Dad Rediscovers His Bell

We have an old school bell. I remember it being in Gran and Grandpa's house before they sold it to buy a travel trailer and travel the country. Where it came from before that I have no idea. I don't remember much about Gran and Grandpa's house, except it was big, it was on a brick street, and Gran always planted snap dragons. Gran was the one who taught me how to make a snap dragon roar, and then would get mad when I would do just that.

I loved Gran and Grandpa very much, and was sad when they sold their big white house. Though it was good for them to get to travel, and my mother received a lot of their furniture, which was good because ours was wearing out. Mom and Dad used that furniture until my mom died in 1988, and Dad just couldn't bare to look at the couch she spent most of her life on reading and embroidering. The couch she spent her last days on gasping for air due to severe emphysema.

If you never remember anything else from this blog, please remember this, DON'T SMOKE! If you do smoke, STOP! Dying from emphysema is a horrible, long, painful death. It steals away everything important to you inch by inch over increasingly painful and awful years. It is not a good way to die. And I do blame my mother's smoking, (not my mother, herself, she was lulled into smoking in the 50's when everyone was smoking, and the tobacco companies were deep into their lies and false propaganda campaigns)  for a lot of what my father is going through now. His mini strokes (TIAs) were probably made worse by my mother's second hand smoke. He may have even had a few before she even passed away that we never noticed.

Dad, for years has used the bell when he needed something after being in bed. When he was younger he was able to get up to the bathroom on his own using his crutches. Dad had great upper body strength, he had to. I even remember when I was very young, him hopping to the bathroom because he didn't want to mess with his crutches. Probably, why he ended up with a total knee replacement years later, which stopped the hopping. And a complication with his last stent placement, about seven years ago, forever ended his use of crutches. They had to go in through the artery in his arm rather than the groin, and a series of events culminated and he almost lost that arm. Dad being the ever vigilant young sailor in an old man's body not only kept his arm, but mostly has full use of it again. However, his crutches had to go, the strength in his arm was gone. Enter, the bell.

Dad used the bell to let my brother and sister know when he needed something. A drink of water, his urinal emptied, his blankets straightened. Dad has a big issue about his blankets being straight, I don't know why, but they must be just so.

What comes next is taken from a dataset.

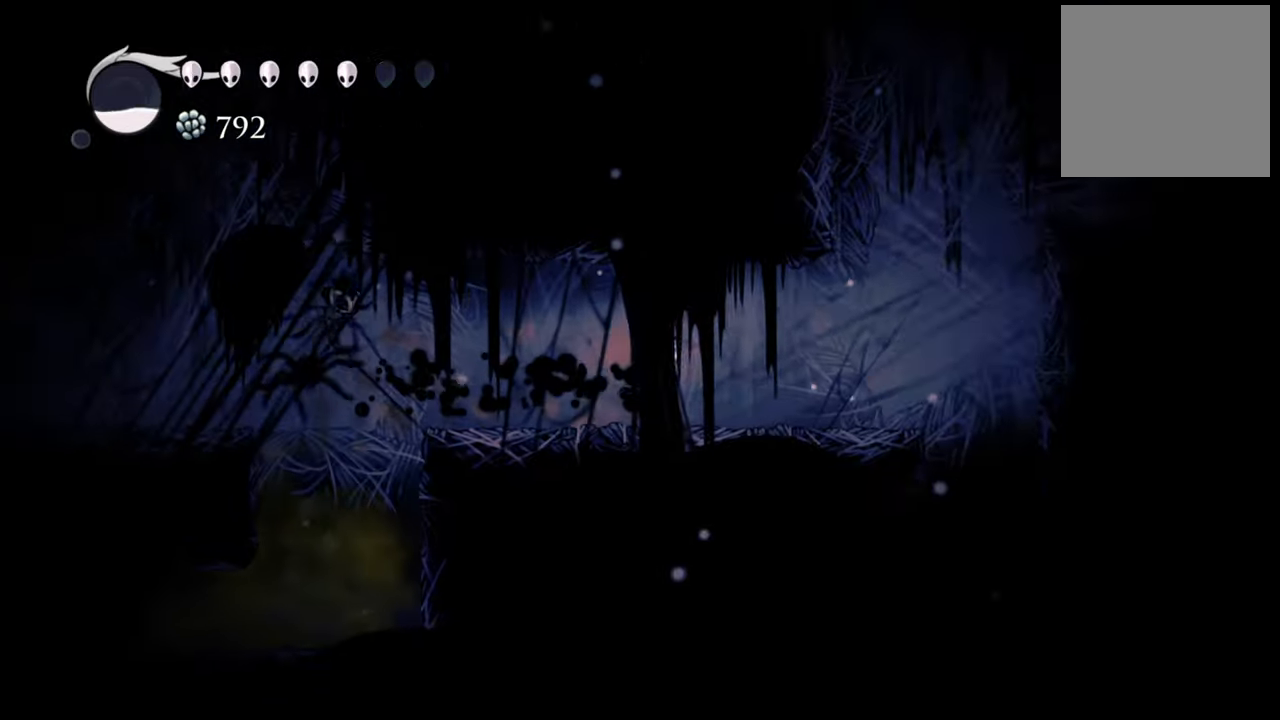
{"buttons": ["DPAD_LEFT"], "events": [[60, "DPAD_RIGHT", "up"], [220, "DPAD_LEFT", "down"]]}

Once he could no longer use his crutches to get to the bathroom, he started using a urinal at night. Makes perfect sense. Dad's house was not set up for wheelchair use. The doorways were much too small, there was clutter and junk everywhere. It just did not work out well. Plus, when you are on water pills, having to transfer from bed to wheelchair to toilet and back again in the middle of the night.... a urinal was much more practical. No matter how hard I tried, I could not convince my brother, who set up Dad's pills, that he should give my dad his second dose of water pills before 4 pm. He was determined to give the two doses 12 hours apart, which meant poor dad was up most of the night peeing.

When I would go visit my dad, I would go into his room and find three full urinals and a gallon milk jug also full of urine that no one had emptied. Pissed me off. So, I resolved that when he moved here, he would have one, and only one urinal. It would get dumped and cleaned daily. It would not sit for days and days getting stinkier and stinkier.

When Dad first moved in he used his bell a lot! Not just to have his urinal emptied, but for everything. If he thought I gave him too many socks, he would ring his bell. If he was cold, or hot, or couldn't get the TV to turn on or off, the bell rang. It drove me a little nutty, but I'd rather have him ring when he doesn't need to than not ring when he does.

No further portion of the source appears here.